%%

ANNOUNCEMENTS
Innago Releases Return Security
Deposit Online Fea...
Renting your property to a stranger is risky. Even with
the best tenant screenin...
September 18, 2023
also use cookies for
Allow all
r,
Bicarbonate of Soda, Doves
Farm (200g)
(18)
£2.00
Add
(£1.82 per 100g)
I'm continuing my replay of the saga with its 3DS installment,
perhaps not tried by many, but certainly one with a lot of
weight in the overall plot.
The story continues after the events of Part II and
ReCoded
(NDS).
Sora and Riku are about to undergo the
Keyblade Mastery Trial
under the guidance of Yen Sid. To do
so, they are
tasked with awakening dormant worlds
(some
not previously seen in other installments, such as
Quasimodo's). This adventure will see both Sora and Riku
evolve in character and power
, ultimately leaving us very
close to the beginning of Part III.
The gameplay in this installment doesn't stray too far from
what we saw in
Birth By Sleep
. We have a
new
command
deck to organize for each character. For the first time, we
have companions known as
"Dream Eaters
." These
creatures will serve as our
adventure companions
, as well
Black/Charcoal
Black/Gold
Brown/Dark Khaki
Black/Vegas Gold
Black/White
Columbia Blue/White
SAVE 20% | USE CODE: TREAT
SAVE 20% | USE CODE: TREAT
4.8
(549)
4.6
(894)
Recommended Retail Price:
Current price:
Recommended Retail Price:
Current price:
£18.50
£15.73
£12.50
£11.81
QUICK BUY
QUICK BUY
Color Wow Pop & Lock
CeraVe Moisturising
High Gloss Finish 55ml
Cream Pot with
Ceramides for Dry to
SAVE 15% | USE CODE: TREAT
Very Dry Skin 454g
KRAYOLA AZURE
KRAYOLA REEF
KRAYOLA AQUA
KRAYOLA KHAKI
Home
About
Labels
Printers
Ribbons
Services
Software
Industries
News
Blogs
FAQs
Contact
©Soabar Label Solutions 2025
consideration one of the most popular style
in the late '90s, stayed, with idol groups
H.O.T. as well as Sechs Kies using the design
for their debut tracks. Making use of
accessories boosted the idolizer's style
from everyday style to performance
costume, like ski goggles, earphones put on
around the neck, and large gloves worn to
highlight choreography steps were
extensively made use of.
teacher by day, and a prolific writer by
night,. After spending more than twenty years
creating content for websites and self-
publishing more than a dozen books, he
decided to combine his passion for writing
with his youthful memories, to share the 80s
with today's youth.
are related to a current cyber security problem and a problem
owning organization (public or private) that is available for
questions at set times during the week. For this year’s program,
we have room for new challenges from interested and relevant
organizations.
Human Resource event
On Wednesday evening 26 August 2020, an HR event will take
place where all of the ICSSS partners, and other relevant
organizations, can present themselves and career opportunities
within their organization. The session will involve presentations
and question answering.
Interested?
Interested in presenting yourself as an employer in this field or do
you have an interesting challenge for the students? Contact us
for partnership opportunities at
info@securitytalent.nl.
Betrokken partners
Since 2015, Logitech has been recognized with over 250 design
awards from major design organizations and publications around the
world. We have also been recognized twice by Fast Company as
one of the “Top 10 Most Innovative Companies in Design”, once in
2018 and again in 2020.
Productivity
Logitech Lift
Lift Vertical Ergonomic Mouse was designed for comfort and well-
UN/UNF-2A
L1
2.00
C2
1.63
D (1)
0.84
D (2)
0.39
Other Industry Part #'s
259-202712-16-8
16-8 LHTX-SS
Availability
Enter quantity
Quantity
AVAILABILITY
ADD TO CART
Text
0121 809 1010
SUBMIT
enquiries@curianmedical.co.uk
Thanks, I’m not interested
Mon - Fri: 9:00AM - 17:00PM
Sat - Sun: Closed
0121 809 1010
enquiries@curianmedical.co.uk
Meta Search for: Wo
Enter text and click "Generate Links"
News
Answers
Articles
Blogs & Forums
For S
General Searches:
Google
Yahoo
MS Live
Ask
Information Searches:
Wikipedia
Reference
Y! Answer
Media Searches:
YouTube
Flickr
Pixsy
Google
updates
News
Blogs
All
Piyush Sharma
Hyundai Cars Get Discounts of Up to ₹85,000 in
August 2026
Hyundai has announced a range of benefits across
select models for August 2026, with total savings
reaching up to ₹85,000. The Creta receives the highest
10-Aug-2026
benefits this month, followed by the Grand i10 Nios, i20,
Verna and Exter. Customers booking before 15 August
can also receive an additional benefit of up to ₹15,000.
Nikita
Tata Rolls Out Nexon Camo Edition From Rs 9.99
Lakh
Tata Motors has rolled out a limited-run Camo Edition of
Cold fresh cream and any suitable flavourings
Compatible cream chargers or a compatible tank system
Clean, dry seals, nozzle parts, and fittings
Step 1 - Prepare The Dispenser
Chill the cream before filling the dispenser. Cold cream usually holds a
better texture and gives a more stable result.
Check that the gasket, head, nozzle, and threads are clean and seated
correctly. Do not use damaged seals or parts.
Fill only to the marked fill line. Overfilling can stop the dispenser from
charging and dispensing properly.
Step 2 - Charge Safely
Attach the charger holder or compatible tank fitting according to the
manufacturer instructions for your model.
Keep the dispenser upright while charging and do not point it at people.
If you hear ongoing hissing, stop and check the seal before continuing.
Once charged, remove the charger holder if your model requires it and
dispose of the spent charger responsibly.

%%

Transcribe each line of the data above, unaltered, from the one where "Thanks, I’m not interested" appears to the one where "Hyundai Cars Get" appears, inclusive of both.

Thanks, I’m not interested
Mon - Fri: 9:00AM - 17:00PM
Sat - Sun: Closed
0121 809 1010
enquiries@curianmedical.co.uk
Meta Search for: Wo
Enter text and click "Generate Links"
News
Answers
Articles
Blogs & Forums
For S
General Searches:
Google
Yahoo
MS Live
Ask
Information Searches:
Wikipedia
Reference
Y! Answer
Media Searches:
YouTube
Flickr
Pixsy
Google
updates
News
Blogs
All
Piyush Sharma
Hyundai Cars Get Discounts of Up to ₹85,000 in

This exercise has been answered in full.